Back then you did not have to worry much about bad guys; most of them were in jail. I used to walk about 6 blocks to school in the morning with my sister and my little brother. No one ever bothered us. I can remember getting on the electric bus for a dime and riding it down Chicago Ave. to Austinand then to Lake St, where there was a small park with a waist high swimming pool that we called the mud hole. Did I say electric bus? Yes, it had two arms on the top of the bus that would slide along the overhead cables, every once in a while an arm would slip off the cable and the driver would get out and reattach it. We played baseball in the alley behind my house; we had a field marked off with chalk for the bases and home plate. My God how simple things were, no Internet, no cable, no satellite, just channels 2,5,7,9, 11 and 32 on the UHF. One of my favorite shows was Bozo's Circus at lunch time and Garfield Goose at four, around dinner time.You could watch Creature Features on Friday night until one in the morning until all the stations would go off the air.They would play the National Anthem and by two in the morning that was it for TV.

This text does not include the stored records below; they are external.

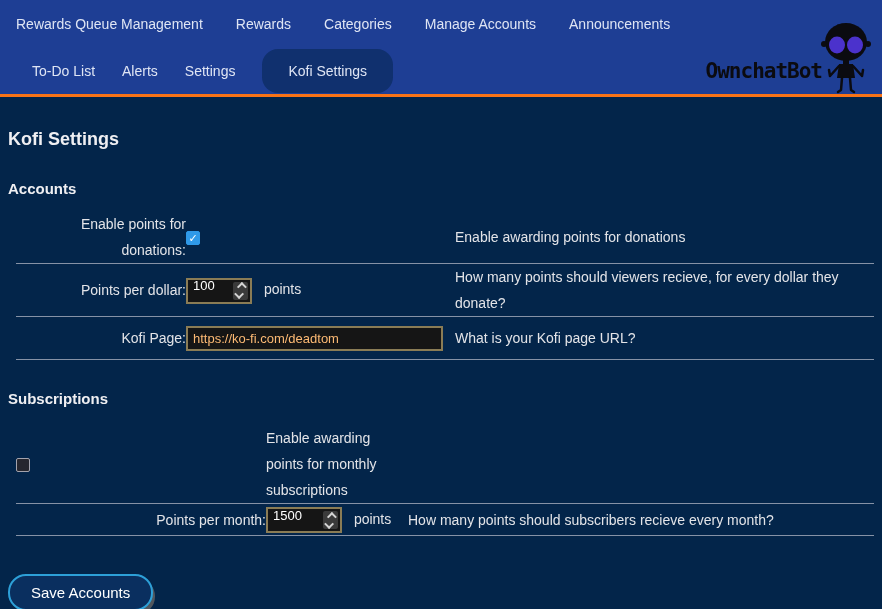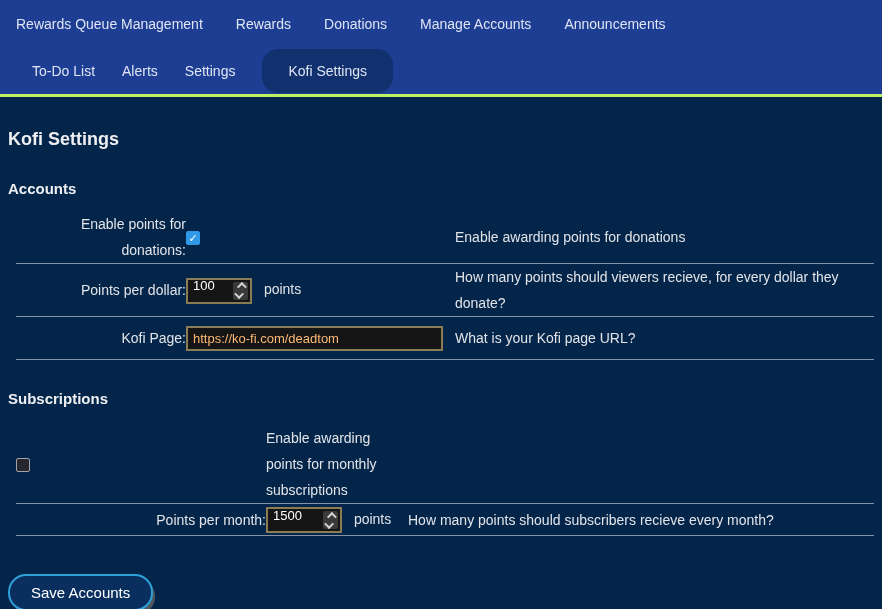--- a/index.html
+++ b/index.html
@@ -12,7 +12,7 @@
   
   .nav{
     background:#1e3e94;
-    border-bottom:3px solid #bef264;
+    border-bottom:3px solid #f97316;
     position:relative;
     height:94px;
   }

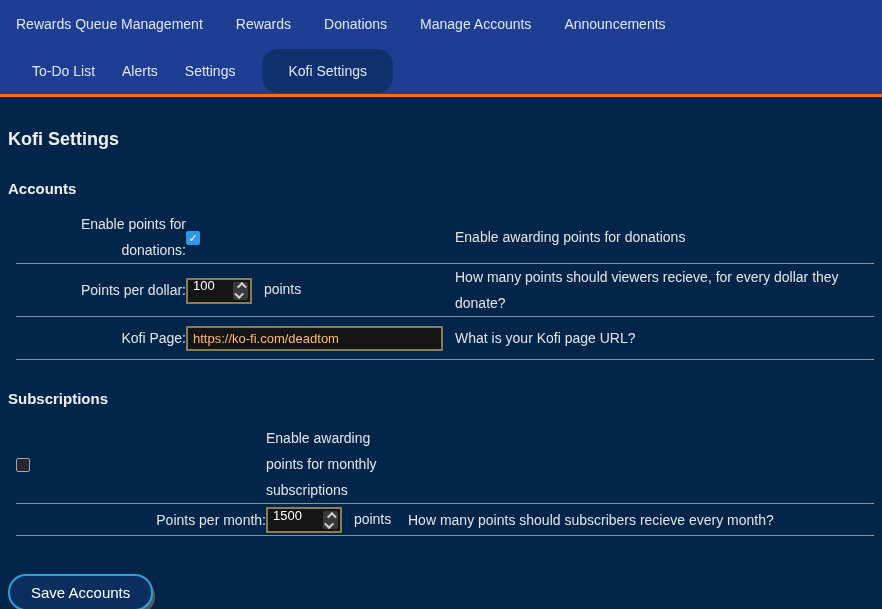--- a/index.html
+++ b/index.html
@@ -118,7 +118,7 @@
   <div class="nav-row nav-row1">
     <span class="nav-link">Rewards Queue Management</span>
     <span class="nav-link">Rewards</span>
-    <span class="nav-link">Donations</span>
+    <span class="nav-link">Categories</span>
     <span class="nav-link">Manage Accounts</span>
     <span class="nav-link">Announcements</span>
   </div>

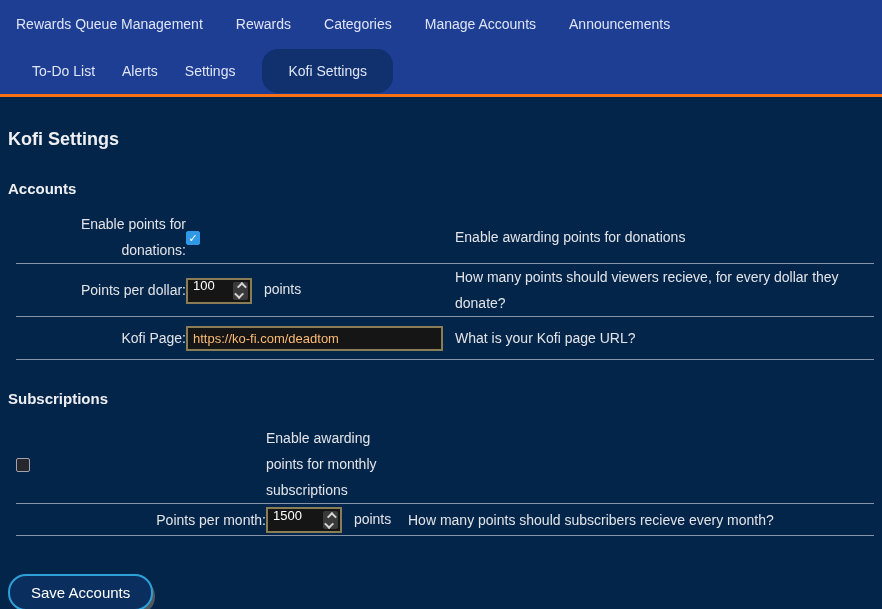--- a/index.html
+++ b/index.html
@@ -128,6 +128,33 @@
     <span class="nav-link">Settings</span>
     <span class="nav-link active">Kofi Settings</span>
   </div>
+  <div class="logo">
+    <span class="logo-text">OwnchatBot</span>
+    <span class="logo-robot">
+      <svg width="56" height="76" viewBox="0 0 56 76">
+
+        <path d="M20 6 L26 12 L14 14 Z" fill="#0b0b10"></path>
+
+        <ellipse cx="28" cy="24" rx="21" ry="19" fill="#0b0b10"></ellipse>
+
+        <circle cx="6" cy="26" r="3" fill="#0b0b10"></circle>
+        <circle cx="50" cy="26" r="3" fill="#0b0b10"></circle>
+
+        <ellipse cx="19" cy="27" rx="8" ry="8.5" fill="#4b32cc"></ellipse>
+        <ellipse cx="37" cy="27" rx="8" ry="8.5" fill="#4b32cc"></ellipse>
+
+        <rect x="25" y="42" width="6" height="4" fill="#0b0b10"></rect>
+
+        <path d="M21 46 L35 46 L37 60 L19 60 Z" fill="#0b0b10"></path>
+
+        <path d="M21 48 L12 58 M12 58 L11 52" stroke="#0b0b10" stroke-width="2.5" fill="none" stroke-linecap="round"></path>
+        <path d="M35 48 L44 58 M44 58 L45 52" stroke="#0b0b10" stroke-width="2.5" fill="none" stroke-linecap="round"></path>
+
+        <path d="M24 60 L23 72 M23 72 L20 74" stroke="#0b0b10" stroke-width="2.5" fill="none" stroke-linecap="round"></path>
+        <path d="M32 60 L33 72 M33 72 L36 74" stroke="#0b0b10" stroke-width="2.5" fill="none" stroke-linecap="round"></path>
+      </svg>
+    </span>
+  </div>
 </div>
 
 <div class="content">

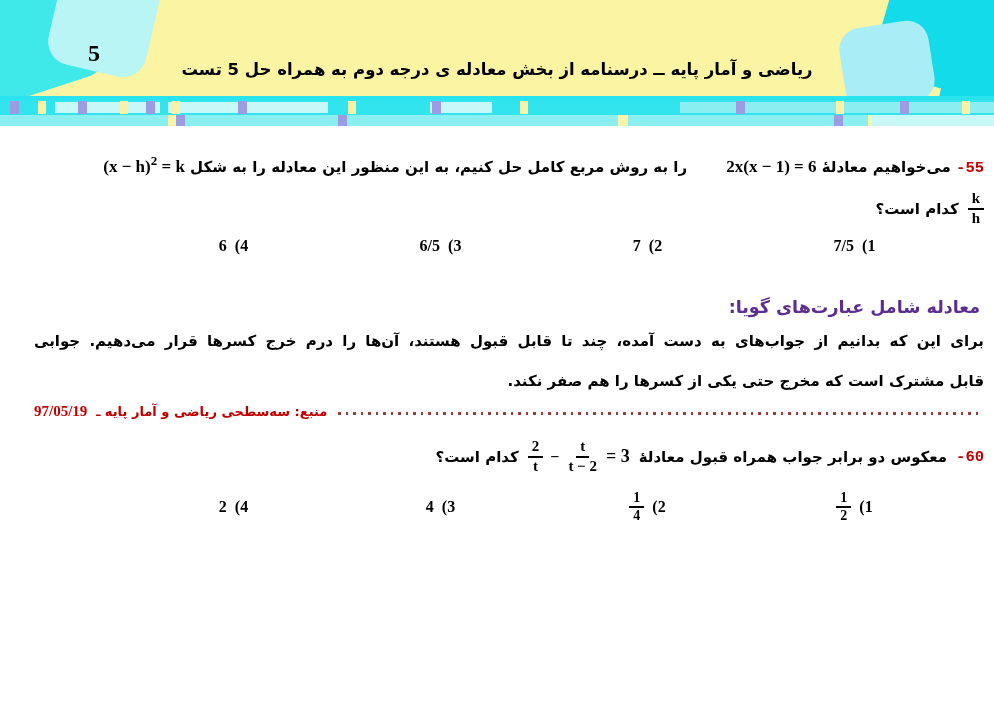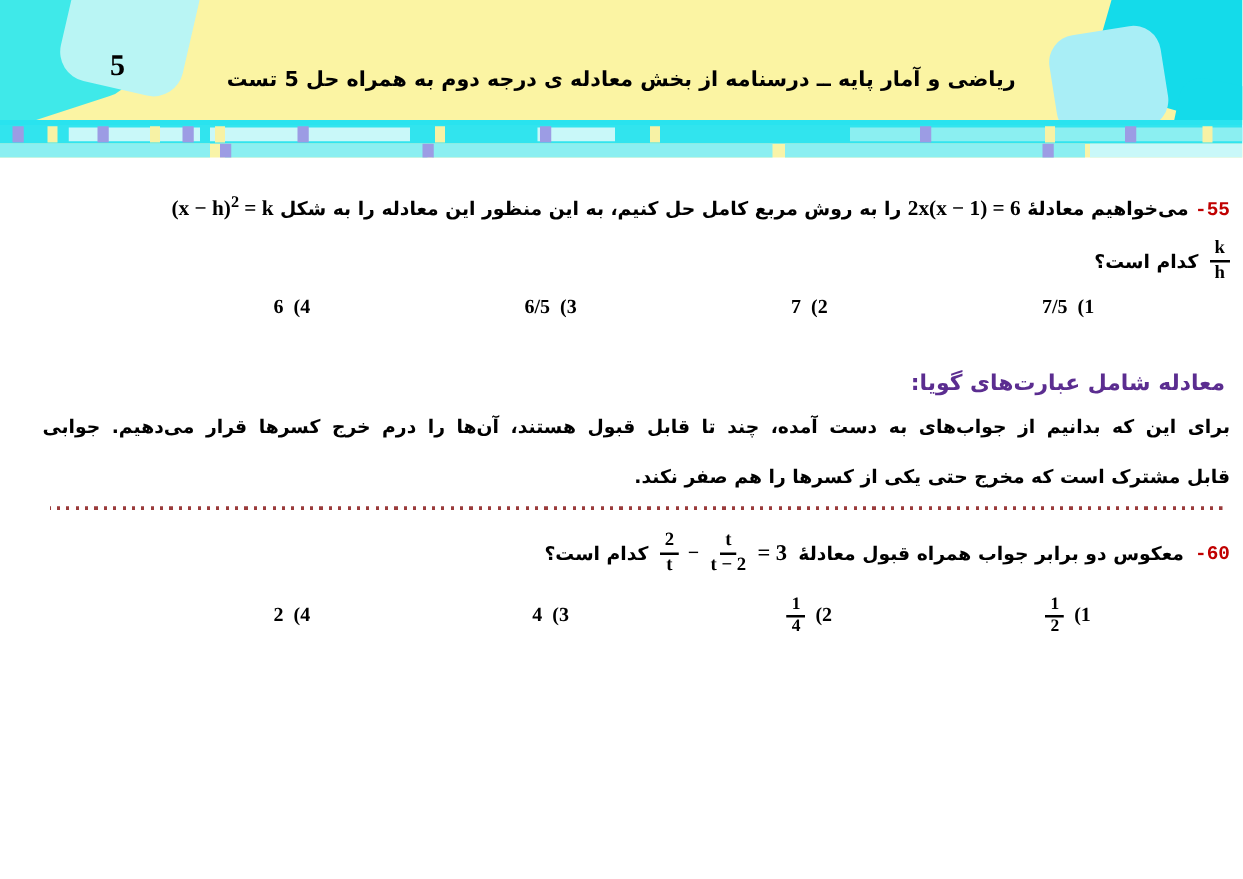--- a/index.html
+++ b/index.html
@@ -16,7 +16,7 @@
   .sq-r3{right:-20px;top:66px;width:74px;height:62px;background:#14DBEA;transform:rotate(12deg);border-radius:18px;}
   .page-number{position:absolute;left:88px;top:40px;font-family:"Liberation Serif",serif;
                font-size:24px;font-weight:bold;}
-  .title{position:absolute;left:0;right:0;top:54px;text-align:center;direction:rtl;
+  .title{position:absolute;left:0;right:0;top:60px;text-align:center;direction:rtl;
          font-weight:bold;font-size:16.5px;}
 
   

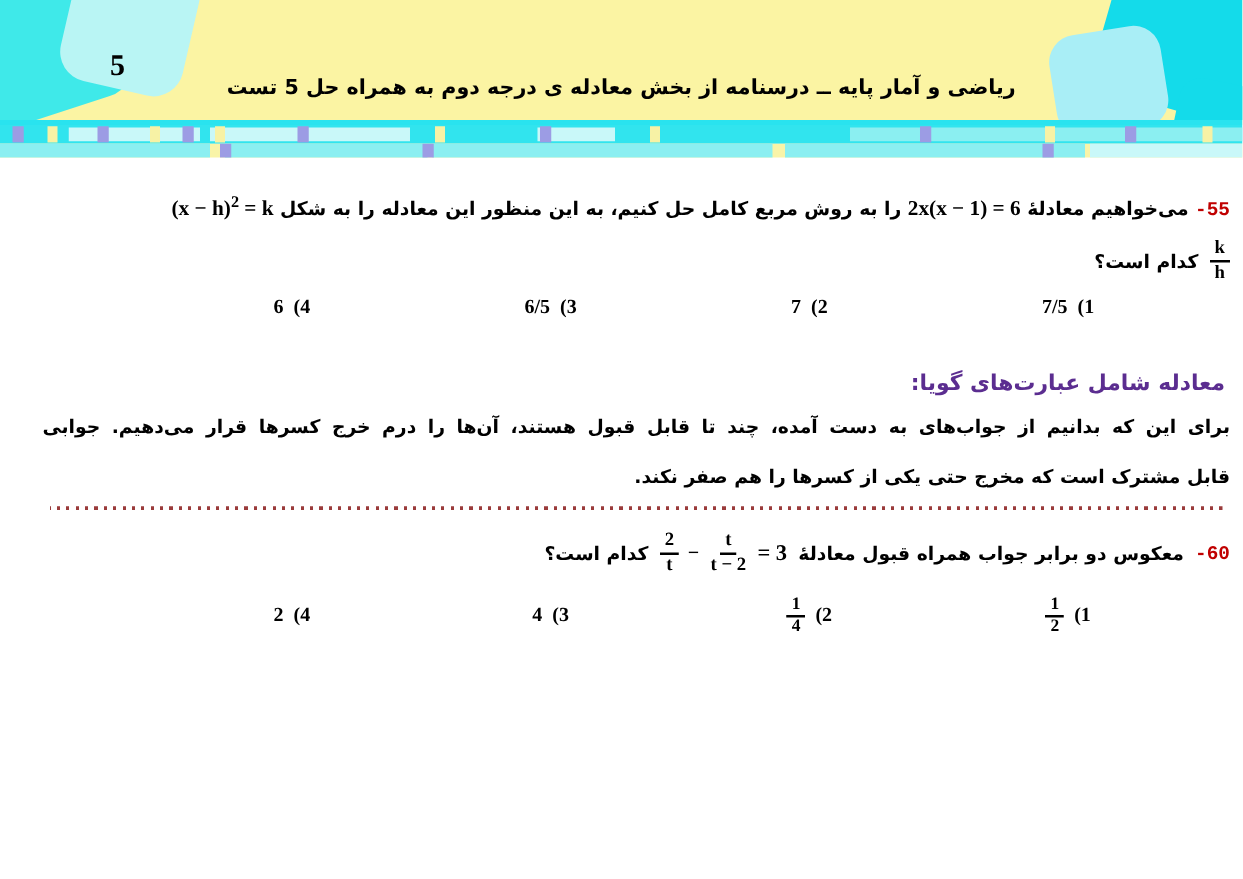--- a/index.html
+++ b/index.html
@@ -42,7 +42,7 @@
   .qnum{color:#C00000;font-family:Liberation Mono, monospace;font-size:15.5px;font-weight:bold;
         direction:ltr;unicode-bidi:isolate;}
   .math{font-family:"Liberation Serif",serif;direction:ltr;unicode-bidi:isolate;
-        font-size:17px;font-weight:bold;}
+        font-size:17px;font-weight:bold;margin-left:34px;}
   .math sup{font-size:13px;}
 
   .q55-line1{margin-top:9px;font-weight:bold;font-size:15px;text-align:right;line-height:1.8;}

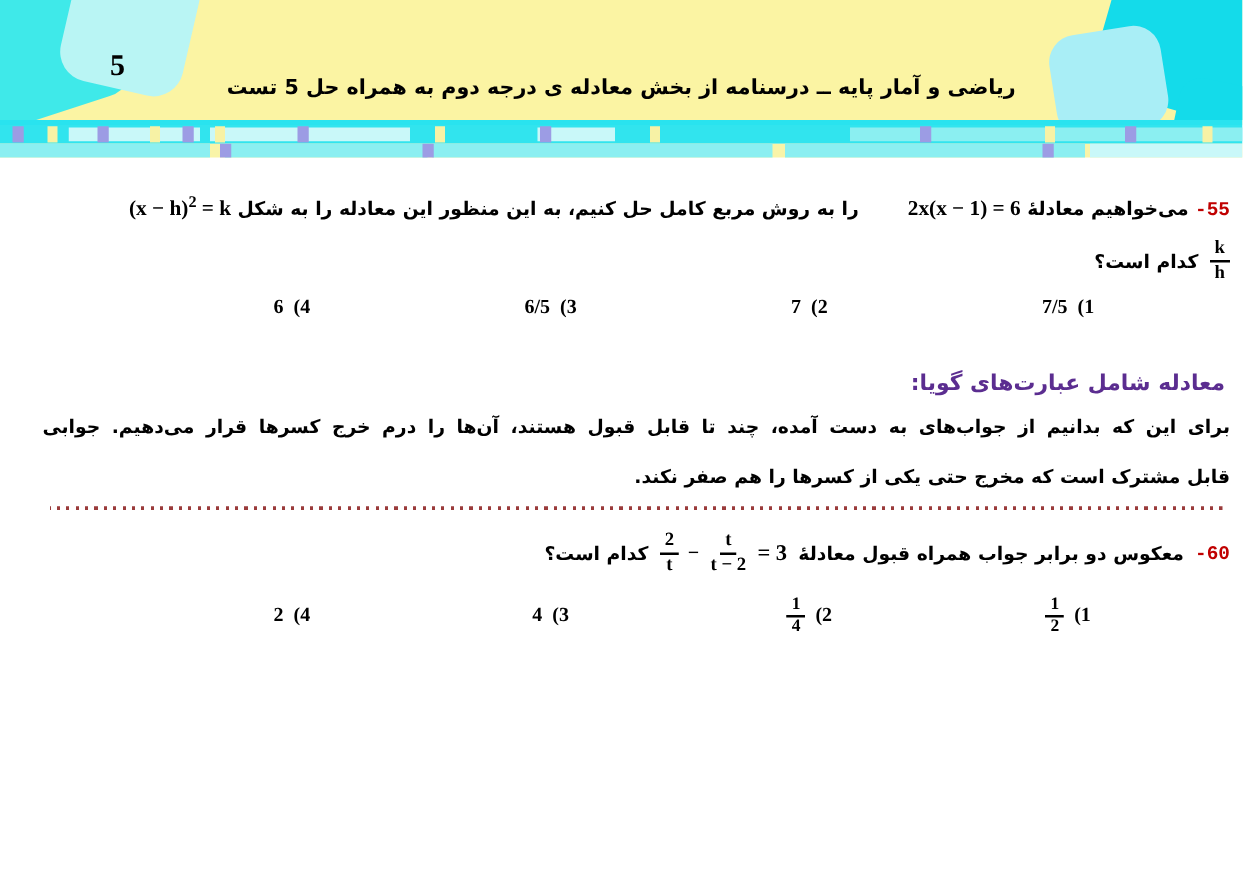--- a/index.html
+++ b/index.html
@@ -164,6 +164,10 @@
 
     <div class="source-line">
       <span class="leader"></span>
+      <span class="source-text">
+        <span>منبع: سه‌سطحی  ریاضی و آمار پایه ـ</span>
+        <span class="date">97/05/19</span>
+      </span>
     </div>
 
     <div class="q-flex q60-line" dir="rtl">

My Dad would not let us stay up past eight in the evening during school days, it was lights out. I remember every year The Wizard of Oz would premiere on television, what a highlight in my childhood. My Dad would make popcorn on the stove, shaking the pot around until all the corn had popped, what great popcorn. We did not have a microwave back then and now it seems to me that food tastes better when prepared conventionally. There were no fast food restaurants, just Dad’s burgers on the grill, funny, I make burgers the way he did.
All in all I loved my childhood. As we baby boomers age we begin to realize that we are now becoming the grandma's and grandpas. I hope my grandchildren love me as much as I loved my grandma and my nieces and nephews love me as much as I loved my Uncle Phil. I hope that I helped my children have memories like I have had. My heart feels more Love as I age and it never runs out of Love to give. What a wonderful life!